MANCOSA BCom Supply Chain Management student, Mr Menzi Ncgobo was among the thousands of runners who completed the ultimate human race – the world-renowned Comrades Marathon, an ultra marathon run over 88 kilometres between Durban and Pietermaritzburg in KwaZulu-Natal, South Africa.
Running the race for the second consecutive year earned a double win for Mr Ngcobo who received two medals – the back-to-back medal for completing races two years in succession and the bronze medal that runners receive on completion of the race within the stipulated timeframe.
The Comrades Marathon coincided with other life events for the final year student who had to undertake an intensive exercise regime in preparation of the race; celebrate the birth of his son prior to the challenging race and prepare for his mid-year examinations at MANCOSA which he wrote a day after completing the punishing marathon.
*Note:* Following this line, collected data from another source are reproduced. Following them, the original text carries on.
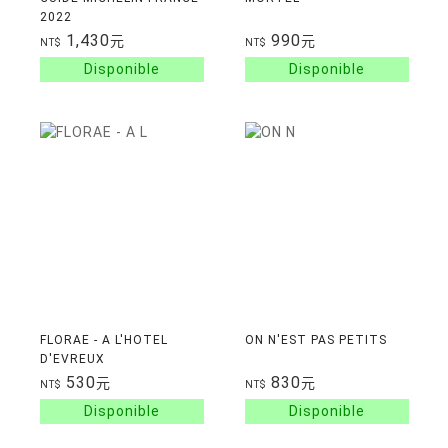
2022
1,430
990
元
元
NT$
NT$
FLORAE - A L'HOTEL
ON N'EST PAS PETITS
D'EVREUX
530
830
元
元
NT$
NT$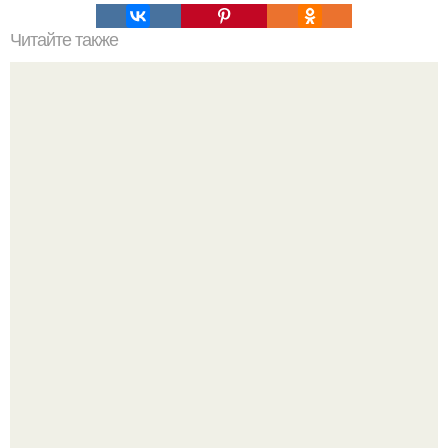
Читайте также
Хлеб цельнозерновой это, какой. Цельнозерновой хлеб.
Настоящий цельнозерновой хлеб очень для здоровья
полезен.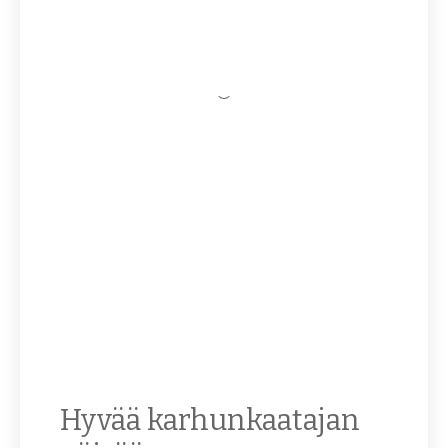
Hyvää karhunkaatajan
Inspired to compete in the marathon by his late father, Mr Thula Ngcobo who was sports inclined, Menzi said training for the race was the most difficult aspect he had to face, where a runner had to start a four to five hour training run in the early hours of the morning.
“The run itself is not as gruelling as the preparation. Running in memory of my father had inspired me to complete the race. This year was an easier run compared to last year. However, the climb up Botha’s Hill made the race more tough and it was quieter with no cheering crowds as was the case in Kloof, Pinetown and Westville,” said Mr Ncgobo.
Participating in the Comrade has complemented his studying believed Mr Ngcobo, who said training runs were a sort of ‘detox’ where one worked different muscles, used different thought processes and experienced the fresh outdoor breeze – an experience that left one motivated to study soon after a run.
He encouraged other students to take on the challenge of the Comrades Marathon as it was a beautiful way to keep healthy. He suggested that others who have not attempted the race do so as it not only offers a healthier lifestyle but also offers the time for personal introspection.
Mr Ncgobo said he was often asked how he completed the race; attended to the duties of fatherhood and wrote examinations the very next day (after Comrades). “It all comes into place with the right support system. For me it was the support of my high school teacher and cricket coach who started off the race with me. You have to be surrounded by people who support your goals. It is important for one to understand the system. For example to succeed at my education here at MANCOSA I have to understand the study processes and study hard to be successful,” he added.
Mr Ngcobo will take to the road again next year where he will compete in his third Comrades run.